# WORK ITEM:
Given the material below, return only the lines starting at the line with "right knee: (256, 700)" and ending at the line with "right shoulder: (665, 669)", exactly as they appear.

# DATA FOR REVIEW:
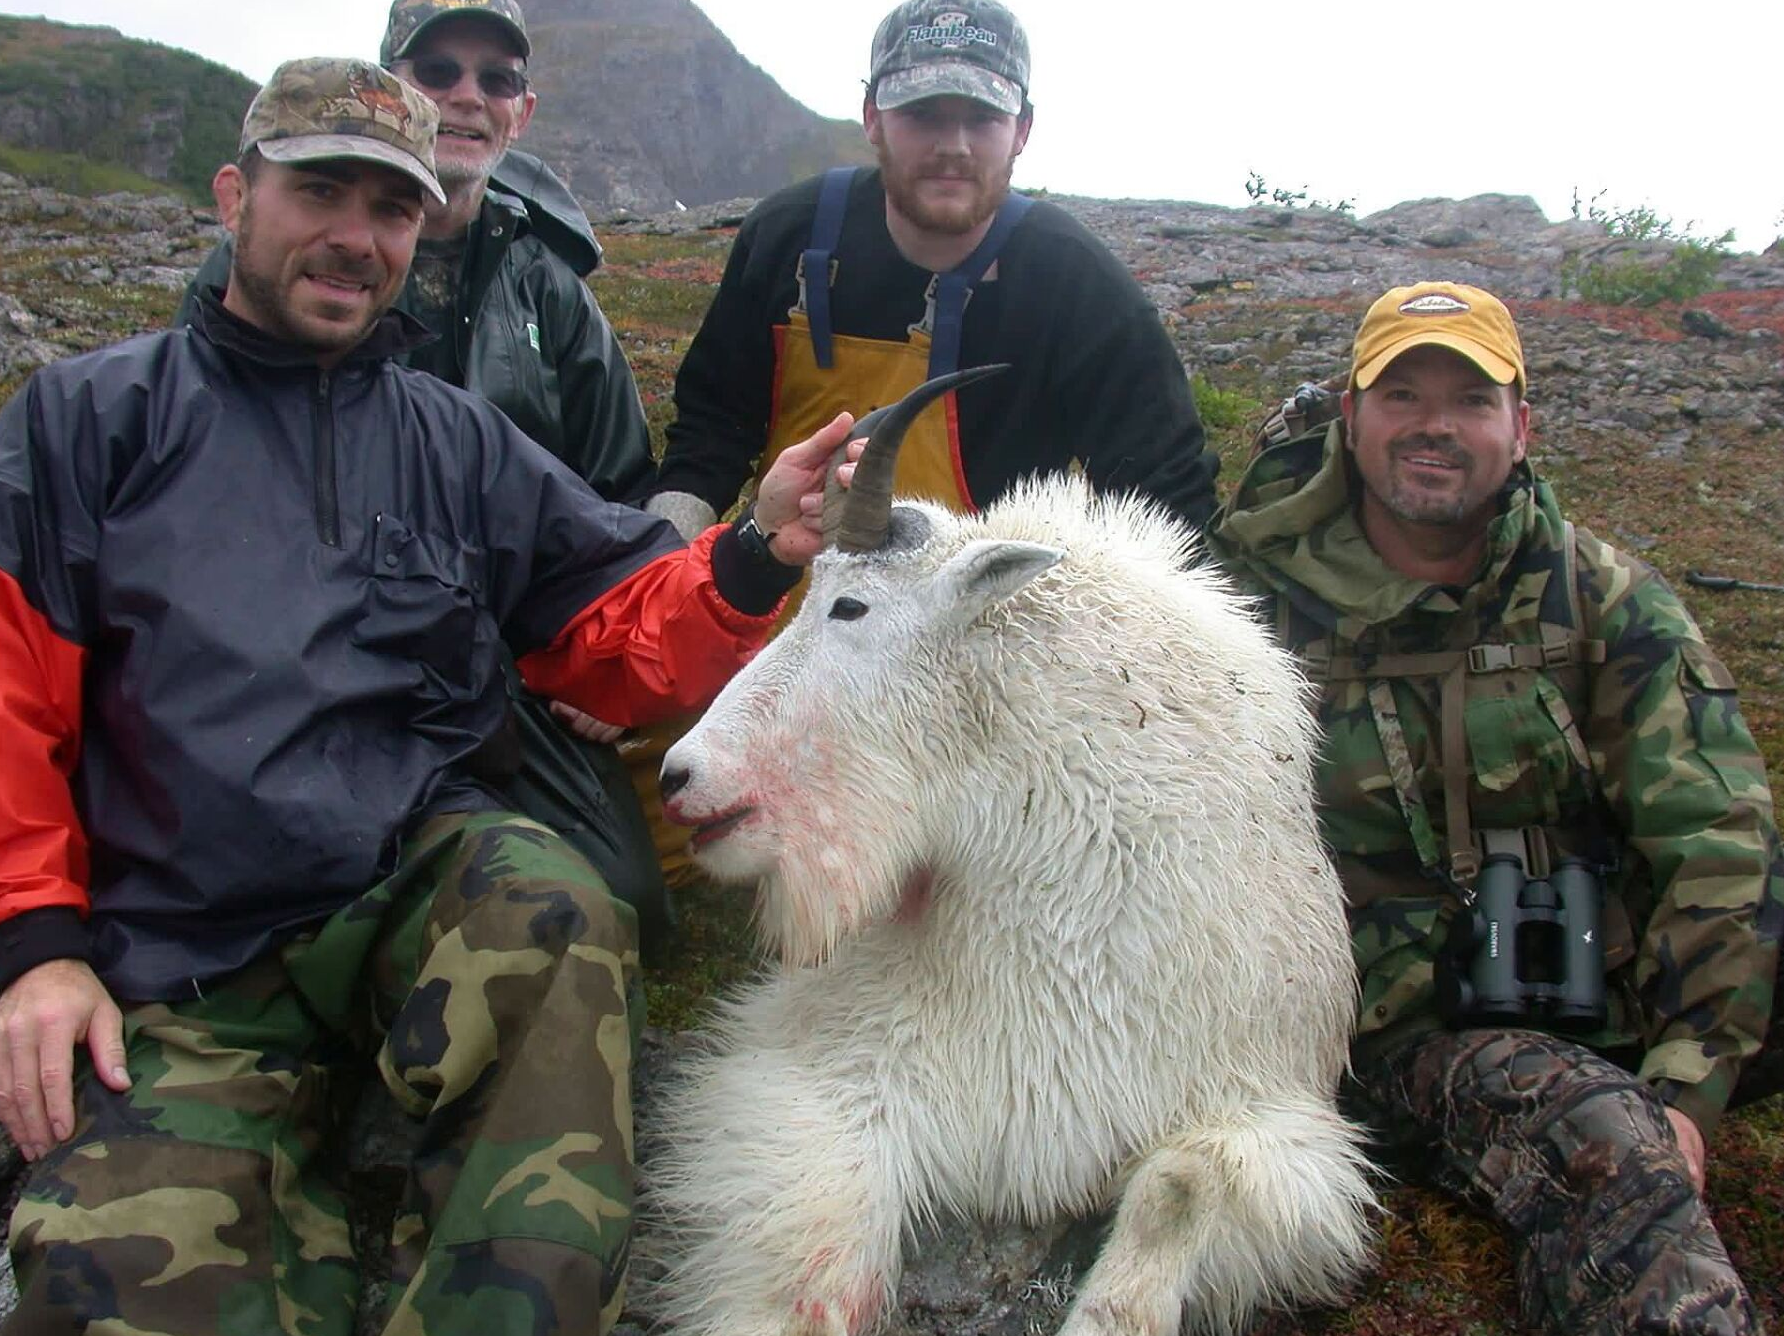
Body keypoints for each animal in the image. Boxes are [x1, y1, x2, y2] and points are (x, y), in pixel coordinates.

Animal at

* * *

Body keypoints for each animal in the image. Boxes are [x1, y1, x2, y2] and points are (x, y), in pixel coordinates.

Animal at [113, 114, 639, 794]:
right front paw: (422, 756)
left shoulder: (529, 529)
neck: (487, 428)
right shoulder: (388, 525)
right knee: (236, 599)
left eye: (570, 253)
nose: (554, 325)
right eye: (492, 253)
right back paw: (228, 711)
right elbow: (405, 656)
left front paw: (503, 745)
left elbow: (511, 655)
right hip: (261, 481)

...

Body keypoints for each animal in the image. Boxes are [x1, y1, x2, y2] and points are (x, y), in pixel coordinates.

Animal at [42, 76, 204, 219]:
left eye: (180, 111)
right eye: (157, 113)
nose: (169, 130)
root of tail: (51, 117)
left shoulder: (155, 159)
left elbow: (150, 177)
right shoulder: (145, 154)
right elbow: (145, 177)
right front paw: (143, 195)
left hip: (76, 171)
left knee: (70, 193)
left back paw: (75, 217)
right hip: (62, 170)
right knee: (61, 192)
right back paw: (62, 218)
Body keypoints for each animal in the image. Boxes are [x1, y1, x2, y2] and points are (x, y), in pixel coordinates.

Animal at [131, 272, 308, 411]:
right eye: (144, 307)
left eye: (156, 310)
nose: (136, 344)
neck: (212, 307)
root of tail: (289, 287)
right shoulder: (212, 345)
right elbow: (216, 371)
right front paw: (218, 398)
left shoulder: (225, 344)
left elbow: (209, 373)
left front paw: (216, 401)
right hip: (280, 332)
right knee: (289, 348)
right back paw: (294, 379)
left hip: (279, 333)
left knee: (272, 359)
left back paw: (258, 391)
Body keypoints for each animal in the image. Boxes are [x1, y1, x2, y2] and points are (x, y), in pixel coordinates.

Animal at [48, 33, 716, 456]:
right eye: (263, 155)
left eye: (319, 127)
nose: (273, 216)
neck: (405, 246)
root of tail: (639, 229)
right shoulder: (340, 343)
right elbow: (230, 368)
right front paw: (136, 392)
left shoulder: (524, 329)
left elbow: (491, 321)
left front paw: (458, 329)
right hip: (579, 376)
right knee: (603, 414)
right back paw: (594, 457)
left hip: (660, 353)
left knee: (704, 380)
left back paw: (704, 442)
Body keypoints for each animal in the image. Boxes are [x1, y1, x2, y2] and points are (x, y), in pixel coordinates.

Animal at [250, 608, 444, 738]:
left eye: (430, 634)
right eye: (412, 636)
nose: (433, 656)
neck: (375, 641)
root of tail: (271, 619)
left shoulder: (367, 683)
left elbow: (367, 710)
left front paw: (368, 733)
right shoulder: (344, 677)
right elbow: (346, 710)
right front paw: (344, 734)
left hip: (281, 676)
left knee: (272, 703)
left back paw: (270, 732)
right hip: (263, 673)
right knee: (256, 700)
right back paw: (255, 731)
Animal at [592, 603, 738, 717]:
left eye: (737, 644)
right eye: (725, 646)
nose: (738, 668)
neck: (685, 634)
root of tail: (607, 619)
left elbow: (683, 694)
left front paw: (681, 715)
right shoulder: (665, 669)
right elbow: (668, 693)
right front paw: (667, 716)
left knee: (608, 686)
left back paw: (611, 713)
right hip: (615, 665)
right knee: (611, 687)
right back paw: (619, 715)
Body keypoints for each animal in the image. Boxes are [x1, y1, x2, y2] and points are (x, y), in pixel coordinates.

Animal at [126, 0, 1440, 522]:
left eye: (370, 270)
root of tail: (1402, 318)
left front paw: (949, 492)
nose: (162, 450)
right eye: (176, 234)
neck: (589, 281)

# EXERCISE ANSWER:
right knee: (256, 700)
right back paw: (255, 731)
Animal at [592, 603, 738, 717]:
left eye: (737, 644)
right eye: (725, 646)
nose: (738, 668)
neck: (685, 634)
root of tail: (607, 619)
left elbow: (683, 694)
left front paw: (681, 715)
right shoulder: (665, 669)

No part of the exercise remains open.